During the visit, Hamburg and ministry officials signed a non-binding framework agreement to achieve, among other things, "convergence in regulations in keeping with international standards." But the Drug Controller General of India G.N Singh soon told Reuters he sees scope for the CDSCO working with the FDA and improving regulatory practice, but the Indian regulator will follow its own quality standards.
“We don’t recognize and are not bound by what the US is doing and is inspecting. The FDA may regulate its country, but it can’t regulate India on how India has to behave or how to deliver,” said Singh.
The agreement provides for US and Indian regulators to inform each other before inspecting drugmakers' plants, so host-country inspectors can join as observers. Not everyone is convinced it is such a good idea.
“Instead of making serious commitments during Commissioner Hamburg’s visit, Indian officials instead asked FDA to provide advanced notice of manufacturing facility inspections and let them “shadow” FDA inspectors —presumably to learn from FDA how they can hold their own inspectors to the highest standards,” wrote Dinesh Thakur, Roger Bate and Amir Attaran in Forbes.
“This would be a mistake. By opening its playbook to India’s CDSCO — the US FDA may inadvertently make it easier for Indian companies to cheat, and to pass inspections as and when they happen, while conducting business as usual when they don’t. After all for Indian drug companies, even the most generous bribe would be far less expensive than failing an FDA inspection.”
The magazine’s assumptions are fair as a 78-page Indian parliamentary report found that officials in the CDSCO colluded with pharmaceutical firms to speed up medicine approvals.

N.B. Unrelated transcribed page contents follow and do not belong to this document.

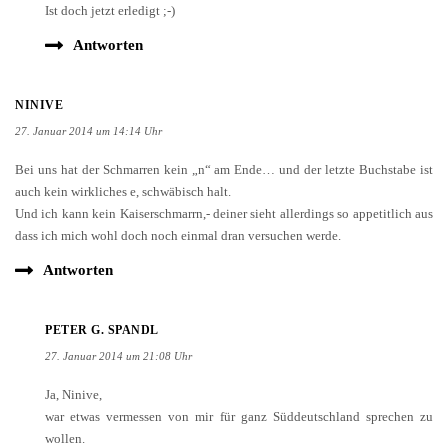
Ist doch jetzt erledigt ;-)
Antworten
NINIVE
27. Januar 2014 um 14:14 Uhr
Bei uns hat der Schmarren kein „n“ am Ende… und der letzte Buchstabe ist
auch kein wirkliches e, schwäbisch halt.
Und ich kann kein Kaiserschmarrn,- deiner sieht allerdings so appetitlich aus
dass ich mich wohl doch noch einmal dran versuchen werde.
Antworten
PETER G. SPANDL
27. Januar 2014 um 21:08 Uhr
Ja, Ninive,
war etwas vermessen von mir für ganz Süddeutschland sprechen zu
wollen.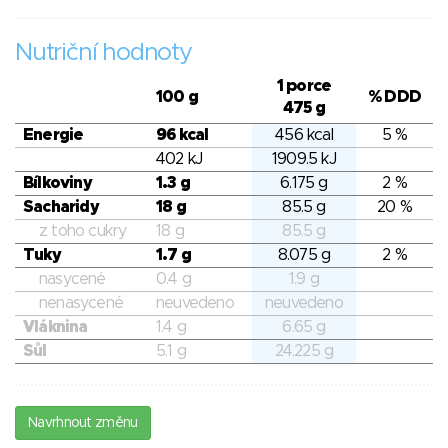
Nutriční hodnoty
1 porce
100 g
% DDD
475 g
Energie
96 kcal
456 kcal
5 %
402 kJ
1909.5 kJ
Bílkoviny
1.3 g
6.175 g
2 %
Sacharidy
18 g
85.5 g
20 %
z toho cukry
18 g
85.5 g
Tuky
1.7 g
8.075 g
2 %
nasycené
0.4 g
1.9 g
nenasycené
neuvedeno
neuvedeno
Vláknina
1.4 g
6.65 g
Sůl
5.1 g
24.225 g
Navrhnout změnu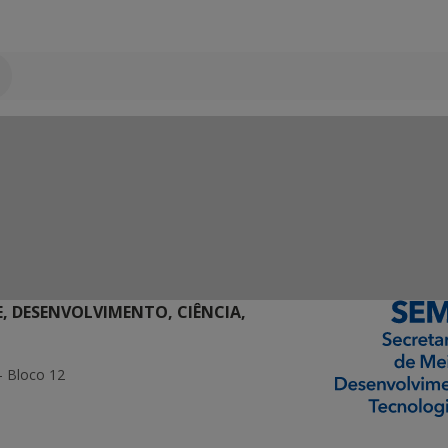
E, DESENVOLVIMENTO, CIÊNCIA,
- Bloco 12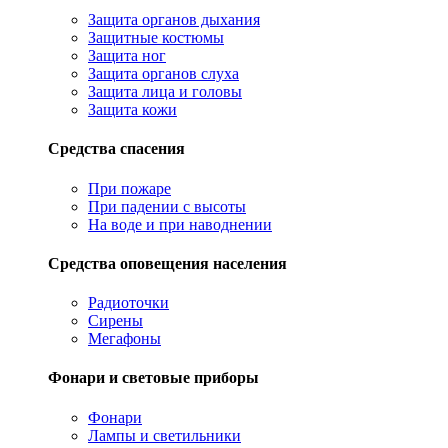
Защита органов дыхания
Защитные костюмы
Защита ног
Защита органов слуха
Защита лица и головы
Защита кожи
Средства спасения
При пожаре
При падении с высоты
На воде и при наводнении
Средства оповещения населения
Радиоточки
Сирены
Мегафоны
Фонари и световые приборы
Фонари
Лампы и светильники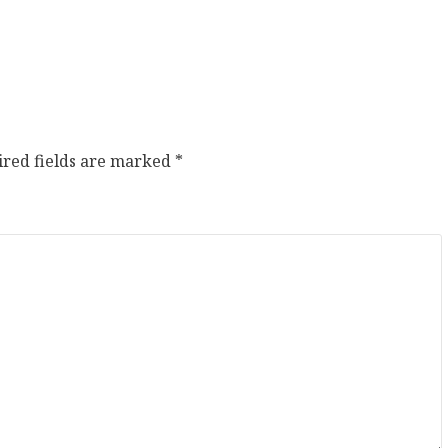
ired fields are marked
*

Just last month, India’s Central Bureau of Investigation caught a CDSCO Deputy Controller red-handed accepting bribes to renew the operating license of a blood bank.
India which is second only to Canada as a drug exporter to the US, where it supplies about 40 percent of generic and over-the-counter drugs, is coming under increased scrutiny by American regulators for safety lapses and falsified drug test results.
In recent months the FDA has banned the import of drugs and drug ingredients from leading Indian manufacturers including Ranbaxy and Wockhardt, citing quality concerns. The bans threaten the image and market share of India's $14 billion pharmaceuticals sector in the US.
Of course, there is grumbling in India that the US drug watchdog is “disproportionately targeting” Indian companies for enforcement actions. They say the recent FDA export bans of generic versions of popular medicines — like the acne drug Accutane, pain drug Neurontin and antibiotic Cipro — are moves to protect US domestic industry from cheaper imports.
“There are some people who take a very sinister view of the FDA inspections,” Keshav Desiraju, India’s former health secretary told the New York Times.
The New York Times noted that some of India’s drug factories are “world-class, virtually undistinguishable from their counterparts in the West.” But others suffer from serious quality control problems.
It’s because of this anomaly that the FDA is “blitzing Indian drug plants.” The FDA inspected 111 Indian plants last year, compared with 72 in 2010, the regulator's data shows. The number of inspections in China rose to 78 from 48.
The FDA is recruiting more inspectors in India as Hamburg pushes the need for quality in the wake of serial drug quality violations among Indian generic manufacturers. The FDA has received approval from the Indian government to add seven investigators in India. The FDA’s presence is growing from 12 to 19 American staff based in India. Indian drug makers will eventually have to invest in infrastructure and commit to high quality standards to ensure they get market access to America.